* **Problem to solve**
Write only the number of lines in the data that contain the word "linecap".

Stored data entries:
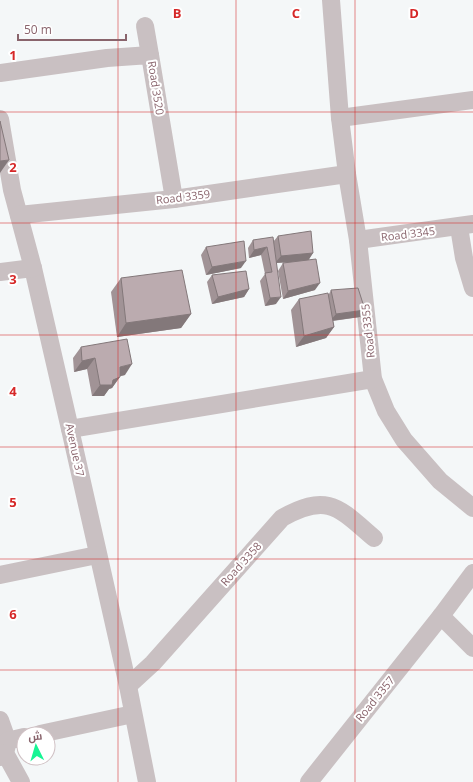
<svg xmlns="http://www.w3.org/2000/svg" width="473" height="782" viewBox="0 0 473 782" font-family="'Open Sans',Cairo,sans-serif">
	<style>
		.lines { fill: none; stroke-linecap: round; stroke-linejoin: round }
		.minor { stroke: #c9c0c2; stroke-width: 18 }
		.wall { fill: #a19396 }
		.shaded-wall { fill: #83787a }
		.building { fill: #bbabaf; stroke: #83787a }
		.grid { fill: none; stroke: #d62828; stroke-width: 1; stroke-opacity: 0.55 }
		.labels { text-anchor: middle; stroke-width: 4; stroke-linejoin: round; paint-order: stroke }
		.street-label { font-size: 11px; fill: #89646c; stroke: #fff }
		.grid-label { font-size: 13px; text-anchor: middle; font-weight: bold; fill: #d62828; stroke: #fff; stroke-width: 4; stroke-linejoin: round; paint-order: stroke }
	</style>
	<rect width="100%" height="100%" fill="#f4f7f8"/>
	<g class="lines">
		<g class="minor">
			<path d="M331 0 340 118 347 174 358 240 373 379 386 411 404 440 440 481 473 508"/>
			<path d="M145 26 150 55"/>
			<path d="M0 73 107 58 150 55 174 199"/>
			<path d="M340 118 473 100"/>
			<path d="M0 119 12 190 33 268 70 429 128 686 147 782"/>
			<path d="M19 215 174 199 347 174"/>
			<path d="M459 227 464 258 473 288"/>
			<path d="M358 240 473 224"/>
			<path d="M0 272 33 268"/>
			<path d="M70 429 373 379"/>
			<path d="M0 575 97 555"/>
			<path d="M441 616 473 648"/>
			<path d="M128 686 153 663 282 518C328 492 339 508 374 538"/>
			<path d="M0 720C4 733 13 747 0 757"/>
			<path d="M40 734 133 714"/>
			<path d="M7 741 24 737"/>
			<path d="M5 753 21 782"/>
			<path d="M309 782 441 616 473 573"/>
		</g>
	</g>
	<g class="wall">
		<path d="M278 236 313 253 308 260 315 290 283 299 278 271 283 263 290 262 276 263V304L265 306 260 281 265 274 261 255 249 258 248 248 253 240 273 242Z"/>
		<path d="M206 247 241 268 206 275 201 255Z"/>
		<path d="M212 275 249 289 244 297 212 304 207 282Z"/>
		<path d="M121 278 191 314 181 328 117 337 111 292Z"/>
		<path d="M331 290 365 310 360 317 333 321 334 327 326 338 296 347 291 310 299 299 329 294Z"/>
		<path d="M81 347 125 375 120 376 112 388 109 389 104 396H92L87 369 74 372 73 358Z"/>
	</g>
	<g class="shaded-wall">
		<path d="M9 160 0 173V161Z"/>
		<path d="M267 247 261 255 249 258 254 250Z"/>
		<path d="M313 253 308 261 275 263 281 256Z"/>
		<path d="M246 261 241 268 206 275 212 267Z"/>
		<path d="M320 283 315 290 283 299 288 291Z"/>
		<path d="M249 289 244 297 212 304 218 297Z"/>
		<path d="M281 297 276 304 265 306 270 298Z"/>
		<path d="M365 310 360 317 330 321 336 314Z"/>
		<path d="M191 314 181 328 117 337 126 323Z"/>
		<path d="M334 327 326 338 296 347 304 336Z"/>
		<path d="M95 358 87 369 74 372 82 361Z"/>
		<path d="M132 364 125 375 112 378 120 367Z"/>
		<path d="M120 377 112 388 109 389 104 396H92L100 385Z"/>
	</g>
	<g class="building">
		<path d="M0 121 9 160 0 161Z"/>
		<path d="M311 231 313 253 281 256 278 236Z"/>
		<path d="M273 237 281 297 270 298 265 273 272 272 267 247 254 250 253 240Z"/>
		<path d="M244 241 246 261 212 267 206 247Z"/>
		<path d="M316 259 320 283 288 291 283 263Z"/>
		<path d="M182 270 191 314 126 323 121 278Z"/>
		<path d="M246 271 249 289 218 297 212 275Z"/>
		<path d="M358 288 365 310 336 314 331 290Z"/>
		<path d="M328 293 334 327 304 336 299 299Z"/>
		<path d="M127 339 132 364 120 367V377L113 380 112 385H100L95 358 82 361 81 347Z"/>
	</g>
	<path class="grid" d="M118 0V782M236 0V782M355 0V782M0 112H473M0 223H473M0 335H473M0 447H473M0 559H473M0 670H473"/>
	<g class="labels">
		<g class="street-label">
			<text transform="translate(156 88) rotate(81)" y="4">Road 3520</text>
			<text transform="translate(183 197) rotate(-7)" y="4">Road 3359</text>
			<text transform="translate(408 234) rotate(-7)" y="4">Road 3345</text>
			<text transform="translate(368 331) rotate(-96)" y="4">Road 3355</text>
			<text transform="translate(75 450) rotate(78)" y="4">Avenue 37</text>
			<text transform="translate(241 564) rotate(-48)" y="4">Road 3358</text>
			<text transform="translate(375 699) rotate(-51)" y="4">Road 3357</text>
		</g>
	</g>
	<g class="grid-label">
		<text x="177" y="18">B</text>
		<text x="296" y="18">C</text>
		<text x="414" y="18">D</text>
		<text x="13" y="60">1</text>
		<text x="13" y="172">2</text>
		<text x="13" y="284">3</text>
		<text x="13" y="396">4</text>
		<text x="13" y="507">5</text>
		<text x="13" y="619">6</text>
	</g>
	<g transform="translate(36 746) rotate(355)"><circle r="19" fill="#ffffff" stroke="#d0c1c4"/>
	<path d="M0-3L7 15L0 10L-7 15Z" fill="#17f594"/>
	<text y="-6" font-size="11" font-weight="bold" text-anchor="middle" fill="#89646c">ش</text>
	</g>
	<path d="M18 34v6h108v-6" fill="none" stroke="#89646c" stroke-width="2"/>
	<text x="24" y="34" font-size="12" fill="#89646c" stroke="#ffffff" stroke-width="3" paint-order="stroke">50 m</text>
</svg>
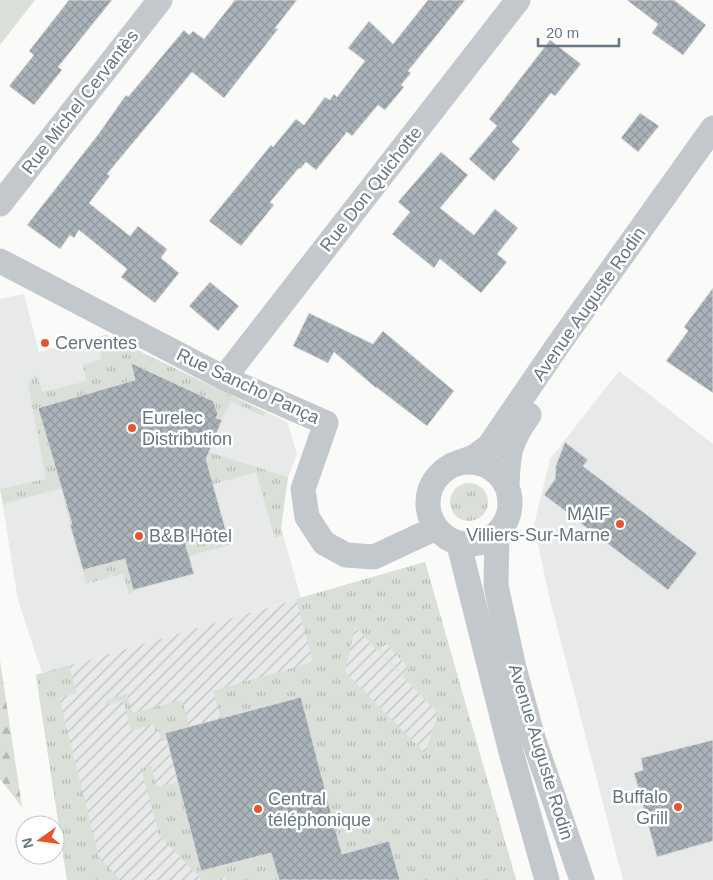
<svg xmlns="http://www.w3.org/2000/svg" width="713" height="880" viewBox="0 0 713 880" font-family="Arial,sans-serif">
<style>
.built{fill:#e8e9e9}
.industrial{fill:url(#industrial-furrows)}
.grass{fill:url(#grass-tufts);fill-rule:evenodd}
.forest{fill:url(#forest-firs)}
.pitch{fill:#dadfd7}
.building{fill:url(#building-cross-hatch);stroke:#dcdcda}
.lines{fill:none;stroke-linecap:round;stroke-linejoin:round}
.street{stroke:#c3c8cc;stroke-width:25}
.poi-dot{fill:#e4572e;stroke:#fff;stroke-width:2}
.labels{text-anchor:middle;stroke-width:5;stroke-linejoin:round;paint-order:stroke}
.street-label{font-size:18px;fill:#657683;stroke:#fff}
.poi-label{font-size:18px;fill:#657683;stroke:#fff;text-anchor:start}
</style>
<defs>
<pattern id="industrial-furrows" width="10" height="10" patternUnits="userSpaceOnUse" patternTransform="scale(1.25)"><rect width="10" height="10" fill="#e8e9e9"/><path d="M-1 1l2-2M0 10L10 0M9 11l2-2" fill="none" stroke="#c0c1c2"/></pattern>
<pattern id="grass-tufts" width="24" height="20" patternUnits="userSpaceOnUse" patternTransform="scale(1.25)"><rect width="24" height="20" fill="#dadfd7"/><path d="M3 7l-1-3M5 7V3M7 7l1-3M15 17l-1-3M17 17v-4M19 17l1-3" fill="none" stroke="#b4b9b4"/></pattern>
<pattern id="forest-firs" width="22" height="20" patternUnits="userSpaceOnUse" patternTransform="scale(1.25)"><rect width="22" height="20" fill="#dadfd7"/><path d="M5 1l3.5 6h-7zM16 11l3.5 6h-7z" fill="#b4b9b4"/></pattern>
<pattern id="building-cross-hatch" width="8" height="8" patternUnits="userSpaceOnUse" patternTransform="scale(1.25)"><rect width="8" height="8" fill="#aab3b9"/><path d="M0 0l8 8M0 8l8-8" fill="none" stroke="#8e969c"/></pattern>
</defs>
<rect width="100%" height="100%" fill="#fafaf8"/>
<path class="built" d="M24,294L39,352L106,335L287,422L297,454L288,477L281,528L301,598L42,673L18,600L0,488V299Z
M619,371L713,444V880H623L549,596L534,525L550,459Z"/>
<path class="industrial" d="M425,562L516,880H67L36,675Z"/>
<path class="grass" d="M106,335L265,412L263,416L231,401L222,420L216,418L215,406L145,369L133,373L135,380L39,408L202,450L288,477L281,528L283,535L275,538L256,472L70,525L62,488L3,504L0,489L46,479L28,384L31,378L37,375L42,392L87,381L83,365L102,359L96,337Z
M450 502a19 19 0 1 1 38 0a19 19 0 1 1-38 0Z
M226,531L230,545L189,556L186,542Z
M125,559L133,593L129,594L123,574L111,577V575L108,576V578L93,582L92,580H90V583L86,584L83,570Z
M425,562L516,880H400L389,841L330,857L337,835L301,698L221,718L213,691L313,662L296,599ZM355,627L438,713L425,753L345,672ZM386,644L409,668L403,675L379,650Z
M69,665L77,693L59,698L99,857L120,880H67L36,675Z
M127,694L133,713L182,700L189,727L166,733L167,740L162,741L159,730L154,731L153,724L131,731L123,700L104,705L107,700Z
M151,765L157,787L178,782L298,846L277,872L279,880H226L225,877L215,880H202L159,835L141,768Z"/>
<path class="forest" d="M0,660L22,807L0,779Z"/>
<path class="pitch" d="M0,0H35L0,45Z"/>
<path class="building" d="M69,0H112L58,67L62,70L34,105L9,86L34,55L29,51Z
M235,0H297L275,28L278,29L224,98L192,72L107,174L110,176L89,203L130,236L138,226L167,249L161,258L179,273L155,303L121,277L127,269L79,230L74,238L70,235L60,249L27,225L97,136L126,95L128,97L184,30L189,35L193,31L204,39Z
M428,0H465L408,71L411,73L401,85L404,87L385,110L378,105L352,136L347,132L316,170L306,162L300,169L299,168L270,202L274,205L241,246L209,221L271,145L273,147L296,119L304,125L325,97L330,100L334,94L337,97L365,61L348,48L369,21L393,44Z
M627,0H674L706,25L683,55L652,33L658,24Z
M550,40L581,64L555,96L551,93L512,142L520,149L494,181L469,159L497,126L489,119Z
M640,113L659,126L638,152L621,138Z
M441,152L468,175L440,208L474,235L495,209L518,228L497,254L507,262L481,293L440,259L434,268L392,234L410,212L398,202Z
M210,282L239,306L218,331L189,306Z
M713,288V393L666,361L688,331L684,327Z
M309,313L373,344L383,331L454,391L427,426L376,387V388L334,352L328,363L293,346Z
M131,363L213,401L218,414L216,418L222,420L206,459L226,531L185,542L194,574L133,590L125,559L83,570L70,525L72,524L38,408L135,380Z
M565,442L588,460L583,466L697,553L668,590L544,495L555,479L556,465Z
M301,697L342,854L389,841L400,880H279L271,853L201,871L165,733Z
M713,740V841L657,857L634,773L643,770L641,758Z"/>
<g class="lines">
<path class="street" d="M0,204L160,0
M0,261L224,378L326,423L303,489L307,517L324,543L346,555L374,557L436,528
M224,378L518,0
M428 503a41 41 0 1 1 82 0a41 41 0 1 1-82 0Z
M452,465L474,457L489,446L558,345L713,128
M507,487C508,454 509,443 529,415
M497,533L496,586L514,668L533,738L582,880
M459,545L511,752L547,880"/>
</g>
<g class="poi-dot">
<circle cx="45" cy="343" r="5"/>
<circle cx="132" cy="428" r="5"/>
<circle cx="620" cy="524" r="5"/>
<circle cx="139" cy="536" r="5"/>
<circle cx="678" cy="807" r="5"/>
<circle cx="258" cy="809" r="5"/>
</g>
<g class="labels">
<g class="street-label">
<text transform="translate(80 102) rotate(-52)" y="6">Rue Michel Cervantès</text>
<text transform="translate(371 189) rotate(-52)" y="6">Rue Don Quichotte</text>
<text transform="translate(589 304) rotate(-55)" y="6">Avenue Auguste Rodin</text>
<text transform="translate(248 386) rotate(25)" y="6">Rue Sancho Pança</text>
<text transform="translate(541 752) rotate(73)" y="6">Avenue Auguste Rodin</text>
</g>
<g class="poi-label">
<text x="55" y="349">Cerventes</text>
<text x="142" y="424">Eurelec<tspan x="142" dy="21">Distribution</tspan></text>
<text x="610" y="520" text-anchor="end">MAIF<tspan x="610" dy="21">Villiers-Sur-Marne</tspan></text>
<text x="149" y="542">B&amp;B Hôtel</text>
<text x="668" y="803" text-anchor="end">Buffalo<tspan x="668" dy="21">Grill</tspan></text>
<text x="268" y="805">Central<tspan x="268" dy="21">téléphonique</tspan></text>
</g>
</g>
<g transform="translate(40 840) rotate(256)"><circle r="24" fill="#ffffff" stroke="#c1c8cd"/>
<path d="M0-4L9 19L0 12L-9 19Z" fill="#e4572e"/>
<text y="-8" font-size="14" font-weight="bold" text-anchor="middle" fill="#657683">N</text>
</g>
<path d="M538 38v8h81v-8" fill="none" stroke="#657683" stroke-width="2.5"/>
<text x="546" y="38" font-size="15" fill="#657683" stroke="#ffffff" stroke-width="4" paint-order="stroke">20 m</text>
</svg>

* **Solution for this task**
2